Linux Internals 07 - I/O and Devices

Block Devices and Character Devices

Devices in Linux fall into two broad categories. Block devices read and write data in fixed-size blocks. Hard disks, SSDs, and USB drives belong here. Character devices process data sequentially as a byte stream. Keyboards, mice, serial ports, and terminals are character devices.

Why does this distinction matter? Block devices support random access — you can read any block at any position on the disk. Character devices, on the other hand, can only be accessed sequentially, and data that has already passed cannot be re-read. Because of this fundamental difference, the kernel handles the two types through entirely separate paths. Block devices require complex infrastructure like I/O schedulers, the page cache, and buffer caches, while character devices can get by with a relatively simple driver interface.

Running ls -l in the /dev directory shows the first character of each device file as either b (block) or c (character).

$ ls -l /dev/sda /dev/tty0
brw-rw---- 1 root disk 8, 0  Feb 12 10:00 /dev/sda
crw--w---- 1 root tty  4, 0  Feb 12 10:00 /dev/tty0

Major and Minor Numbers

The number pairs shown in place of the file size in the output above — 8, 0 and 4, 0 — are the major and minor numbers. The major number identifies the driver responsible for the device, and the minor number identifies a specific device among the multiple devices managed by that driver.

For example, major number 8 represents the SCSI disk driver. The minor number 0 for /dev/sda refers to the entire first disk, while minor number 1 for /dev/sda1 refers to the first partition. When a process accesses a device file, the kernel uses this number pair to route the request to the appropriate driver.

Is this number-based scheme still adequate for modern systems? In truth, the explosive growth in device counts has exposed the limitations of static number allocation. To address this, Linux introduced dynamic major number allocation and a device management system called udev, which we will cover later in this post.

I/O Schedulers

For block devices — especially HDDs with spinning platters — the physical movement of the disk head becomes a performance bottleneck. The I/O scheduler reorders I/O requests from multiple processes to minimize the distance the disk head must travel.

Looking at the major I/O schedulers that have been used in Linux reveals the design philosophy behind each one.

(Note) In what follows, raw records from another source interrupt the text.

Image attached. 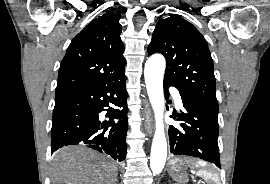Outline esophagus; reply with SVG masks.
Masks as SVG:
<instances>
[{"label":"esophagus","instance_id":"34e87169","mask_svg":"<svg viewBox=\"0 0 270 184\" xmlns=\"http://www.w3.org/2000/svg\"><path fill=\"white\" fill-rule=\"evenodd\" d=\"M144 127L148 135H152L153 132V117L152 111L148 104H145L144 111Z\"/></svg>","mask_w":270,"mask_h":184}]
</instances>
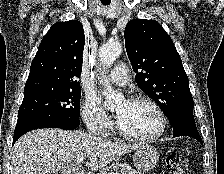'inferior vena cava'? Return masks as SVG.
Masks as SVG:
<instances>
[{
	"label": "inferior vena cava",
	"instance_id": "602c4592",
	"mask_svg": "<svg viewBox=\"0 0 224 174\" xmlns=\"http://www.w3.org/2000/svg\"><path fill=\"white\" fill-rule=\"evenodd\" d=\"M88 132H89L90 135H93V136L95 134V130L93 128H91V127L88 128ZM94 137H96V136H94Z\"/></svg>",
	"mask_w": 224,
	"mask_h": 174
}]
</instances>
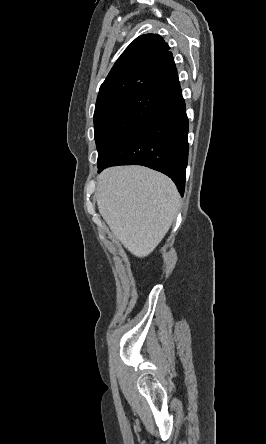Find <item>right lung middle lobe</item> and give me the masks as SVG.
Returning <instances> with one entry per match:
<instances>
[{"label":"right lung middle lobe","mask_w":266,"mask_h":444,"mask_svg":"<svg viewBox=\"0 0 266 444\" xmlns=\"http://www.w3.org/2000/svg\"><path fill=\"white\" fill-rule=\"evenodd\" d=\"M165 103L141 92L130 93L96 105L94 133L98 150L97 163L155 114Z\"/></svg>","instance_id":"right-lung-middle-lobe-1"}]
</instances>
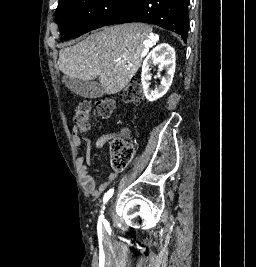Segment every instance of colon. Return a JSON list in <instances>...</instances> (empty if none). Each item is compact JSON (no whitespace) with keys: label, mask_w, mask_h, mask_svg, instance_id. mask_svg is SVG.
Returning <instances> with one entry per match:
<instances>
[{"label":"colon","mask_w":256,"mask_h":267,"mask_svg":"<svg viewBox=\"0 0 256 267\" xmlns=\"http://www.w3.org/2000/svg\"><path fill=\"white\" fill-rule=\"evenodd\" d=\"M143 98L141 84L138 80H132L127 87L120 93V101L124 104L139 103ZM116 108V102L113 99H104L98 102L96 112L98 117L108 119L112 116ZM92 105L89 101L79 103L75 109L73 121L76 129L84 133L90 127ZM111 147V165L115 169H123L127 166L134 154V148L131 145L112 142Z\"/></svg>","instance_id":"obj_1"}]
</instances>
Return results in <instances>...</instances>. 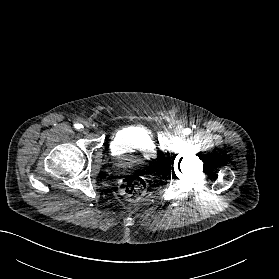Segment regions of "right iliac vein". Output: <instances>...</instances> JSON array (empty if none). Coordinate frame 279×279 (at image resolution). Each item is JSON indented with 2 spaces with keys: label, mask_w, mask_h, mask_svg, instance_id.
Here are the masks:
<instances>
[{
  "label": "right iliac vein",
  "mask_w": 279,
  "mask_h": 279,
  "mask_svg": "<svg viewBox=\"0 0 279 279\" xmlns=\"http://www.w3.org/2000/svg\"><path fill=\"white\" fill-rule=\"evenodd\" d=\"M87 128H88V126L86 125V129H85V131L87 130Z\"/></svg>",
  "instance_id": "obj_1"
}]
</instances>
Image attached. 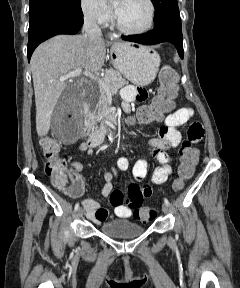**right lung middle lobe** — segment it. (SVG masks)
<instances>
[{
    "label": "right lung middle lobe",
    "mask_w": 240,
    "mask_h": 288,
    "mask_svg": "<svg viewBox=\"0 0 240 288\" xmlns=\"http://www.w3.org/2000/svg\"><path fill=\"white\" fill-rule=\"evenodd\" d=\"M29 30L32 31L42 21L55 17H83L80 0H30Z\"/></svg>",
    "instance_id": "dd1d6c3e"
}]
</instances>
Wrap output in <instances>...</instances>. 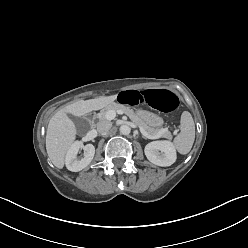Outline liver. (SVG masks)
<instances>
[{"mask_svg": "<svg viewBox=\"0 0 248 248\" xmlns=\"http://www.w3.org/2000/svg\"><path fill=\"white\" fill-rule=\"evenodd\" d=\"M116 95L98 97L89 100H79L65 106L50 119L46 133L47 154L55 167H64L65 155L74 143L77 129L74 122L68 117L72 114L76 117L85 116L91 111L100 110L112 104Z\"/></svg>", "mask_w": 248, "mask_h": 248, "instance_id": "1", "label": "liver"}]
</instances>
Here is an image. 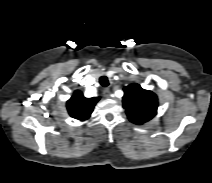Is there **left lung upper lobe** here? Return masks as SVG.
<instances>
[{
  "label": "left lung upper lobe",
  "instance_id": "obj_1",
  "mask_svg": "<svg viewBox=\"0 0 212 183\" xmlns=\"http://www.w3.org/2000/svg\"><path fill=\"white\" fill-rule=\"evenodd\" d=\"M123 107L131 122L143 124L152 119L157 113V96L149 90L134 83L124 88Z\"/></svg>",
  "mask_w": 212,
  "mask_h": 183
}]
</instances>
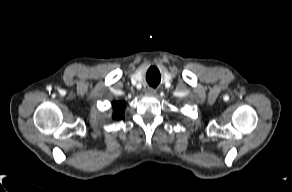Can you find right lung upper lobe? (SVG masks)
<instances>
[{"label":"right lung upper lobe","instance_id":"1","mask_svg":"<svg viewBox=\"0 0 292 192\" xmlns=\"http://www.w3.org/2000/svg\"><path fill=\"white\" fill-rule=\"evenodd\" d=\"M125 104L122 102L113 103V115L112 118L119 120L124 118Z\"/></svg>","mask_w":292,"mask_h":192}]
</instances>
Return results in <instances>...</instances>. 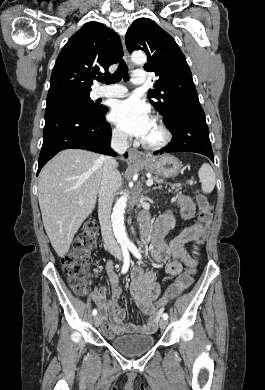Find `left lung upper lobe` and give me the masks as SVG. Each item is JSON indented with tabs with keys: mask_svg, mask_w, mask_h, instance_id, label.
Masks as SVG:
<instances>
[{
	"mask_svg": "<svg viewBox=\"0 0 265 390\" xmlns=\"http://www.w3.org/2000/svg\"><path fill=\"white\" fill-rule=\"evenodd\" d=\"M125 41L130 53H147L144 69L159 76L148 98L164 117L166 127L181 109L200 104L186 58L172 36L151 19L139 18L128 28Z\"/></svg>",
	"mask_w": 265,
	"mask_h": 390,
	"instance_id": "1",
	"label": "left lung upper lobe"
}]
</instances>
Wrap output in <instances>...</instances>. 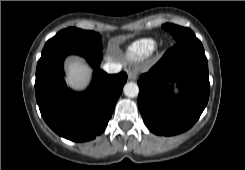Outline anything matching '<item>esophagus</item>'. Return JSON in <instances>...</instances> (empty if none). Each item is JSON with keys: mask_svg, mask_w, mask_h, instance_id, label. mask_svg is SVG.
I'll return each instance as SVG.
<instances>
[{"mask_svg": "<svg viewBox=\"0 0 245 170\" xmlns=\"http://www.w3.org/2000/svg\"><path fill=\"white\" fill-rule=\"evenodd\" d=\"M138 76V73L136 70H131L128 72V79L129 80H136Z\"/></svg>", "mask_w": 245, "mask_h": 170, "instance_id": "esophagus-1", "label": "esophagus"}]
</instances>
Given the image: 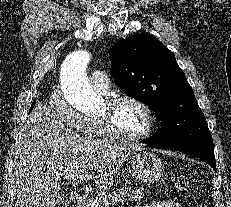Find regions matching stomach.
Listing matches in <instances>:
<instances>
[{
	"label": "stomach",
	"instance_id": "1",
	"mask_svg": "<svg viewBox=\"0 0 231 207\" xmlns=\"http://www.w3.org/2000/svg\"><path fill=\"white\" fill-rule=\"evenodd\" d=\"M162 160L150 151H137L131 154V173L143 183L156 182L163 176Z\"/></svg>",
	"mask_w": 231,
	"mask_h": 207
}]
</instances>
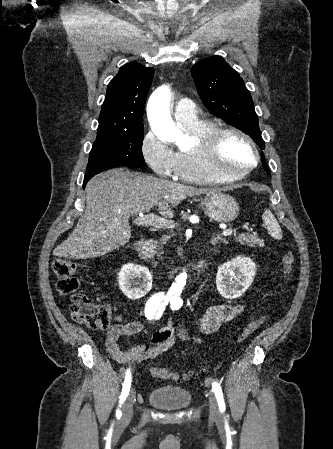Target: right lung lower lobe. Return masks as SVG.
I'll list each match as a JSON object with an SVG mask.
<instances>
[{
    "mask_svg": "<svg viewBox=\"0 0 333 449\" xmlns=\"http://www.w3.org/2000/svg\"><path fill=\"white\" fill-rule=\"evenodd\" d=\"M93 177V175H85L84 182H83V188L85 187L86 183Z\"/></svg>",
    "mask_w": 333,
    "mask_h": 449,
    "instance_id": "right-lung-lower-lobe-1",
    "label": "right lung lower lobe"
}]
</instances>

The noop scheduler (now called none) does exactly what its name suggests — no reordering at all. Requests are forwarded to the device in the order they arrive. For devices like SSDs that have no seek time, reordering is unnecessary overhead, making noop the appropriate choice.

CFQ (Completely Fair Queuing) maintains a separate queue for each process and allocates fair I/O bandwidth to each. It was effective at preventing any single program from monopolizing I/O on desktop systems where multiple applications accessed the disk simultaneously.

The deadline scheduler assigns an expiration time to each I/O request. Read requests have a default deadline of 500ms and write requests 5 seconds, with requests nearing their deadline processed first. This approach prevents starvation caused by I/O reordering while still performing a reasonable level of optimization.

BFQ (Budget Fair Queuing) is the successor to CFQ. It allocates an I/O budget to each process and ensures fair disk usage within that budget. It delivers particularly good responsiveness on slow devices and interactive workloads.

$ cat /sys/block/sda/queue/scheduler
[mq-deadline] kyber bfq none

Modern Linux kernels use the multi-queue block layer (blk-mq), and you can choose among mq-deadline, kyber, bfq, and none as shown in the output above. The advent of NVMe SSDs gave storage devices their own multiple hardware queues, and the legacy single-queue scheduler could not exploit this parallelism — which is why the entire block layer was redesigned.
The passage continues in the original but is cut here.